**Data excerpts:**
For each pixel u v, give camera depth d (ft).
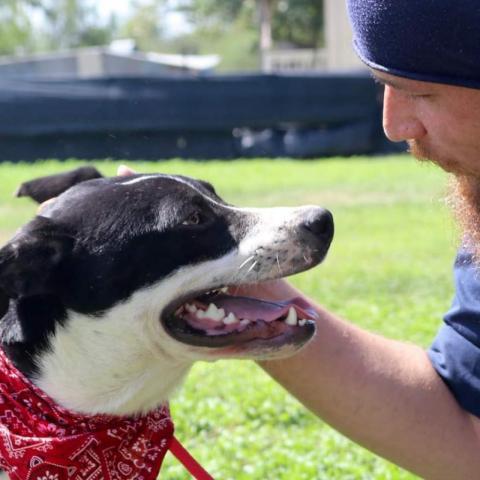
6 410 3.64
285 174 17.26
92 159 19.38
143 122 19.63
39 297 3.67
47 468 3.61
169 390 3.81
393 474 4.72
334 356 3.77
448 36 3.14
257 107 20.42
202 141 20.21
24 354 3.67
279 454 4.97
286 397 5.73
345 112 21.13
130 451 3.72
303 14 52.11
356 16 3.34
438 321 7.09
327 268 9.51
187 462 3.83
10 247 3.57
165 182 3.81
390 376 3.77
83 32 81.41
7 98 18.70
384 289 8.52
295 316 3.66
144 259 3.69
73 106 19.11
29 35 68.69
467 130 3.28
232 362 6.42
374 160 19.95
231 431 5.38
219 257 3.73
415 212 13.10
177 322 3.72
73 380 3.67
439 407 3.75
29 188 4.05
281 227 3.74
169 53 83.56
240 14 64.69
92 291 3.67
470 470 3.73
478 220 3.50
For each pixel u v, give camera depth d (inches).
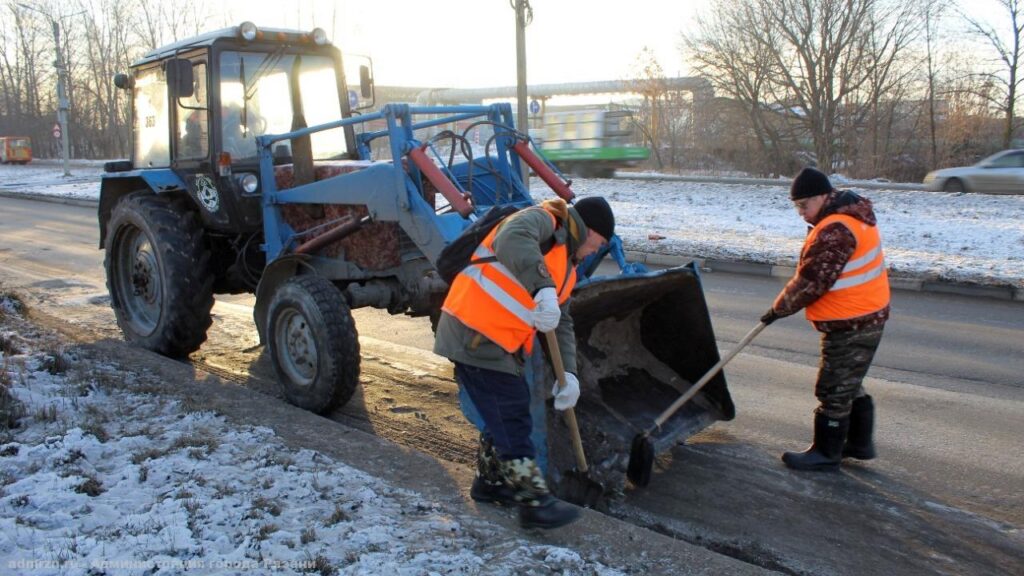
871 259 166.6
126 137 1924.2
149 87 275.0
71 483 140.6
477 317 134.9
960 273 393.7
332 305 199.9
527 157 224.5
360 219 208.8
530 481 135.8
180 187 256.8
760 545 146.2
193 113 250.1
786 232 576.4
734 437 197.5
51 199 906.1
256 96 250.1
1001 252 473.1
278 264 218.2
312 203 226.1
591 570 118.8
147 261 263.4
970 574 137.7
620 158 1192.2
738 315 332.5
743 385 237.5
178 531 124.1
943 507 161.3
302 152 229.3
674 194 862.5
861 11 1250.6
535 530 134.2
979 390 234.2
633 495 165.9
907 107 1360.7
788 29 1273.4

**About this task:**
Repeat the listing above exactly from its first line to the line containing "477 317 134.9", both included, and omit the pictures.

**Solution to this problem:**
For each pixel u v, give camera depth d (ft).
6 410 3.64
285 174 17.26
92 159 19.38
143 122 19.63
39 297 3.67
47 468 3.61
169 390 3.81
393 474 4.72
334 356 3.77
448 36 3.14
257 107 20.42
202 141 20.21
24 354 3.67
279 454 4.97
286 397 5.73
345 112 21.13
130 451 3.72
303 14 52.11
356 16 3.34
438 321 7.09
327 268 9.51
187 462 3.83
10 247 3.57
165 182 3.81
390 376 3.77
83 32 81.41
7 98 18.70
384 289 8.52
295 316 3.66
144 259 3.69
73 106 19.11
29 35 68.69
467 130 3.28
232 362 6.42
374 160 19.95
231 431 5.38
219 257 3.73
415 212 13.10
177 322 3.72
73 380 3.67
439 407 3.75
29 188 4.05
281 227 3.74
169 53 83.56
240 14 64.69
92 291 3.67
470 470 3.73
478 220 3.50
For each pixel u v, give camera depth d (inches).
871 259 166.6
126 137 1924.2
149 87 275.0
71 483 140.6
477 317 134.9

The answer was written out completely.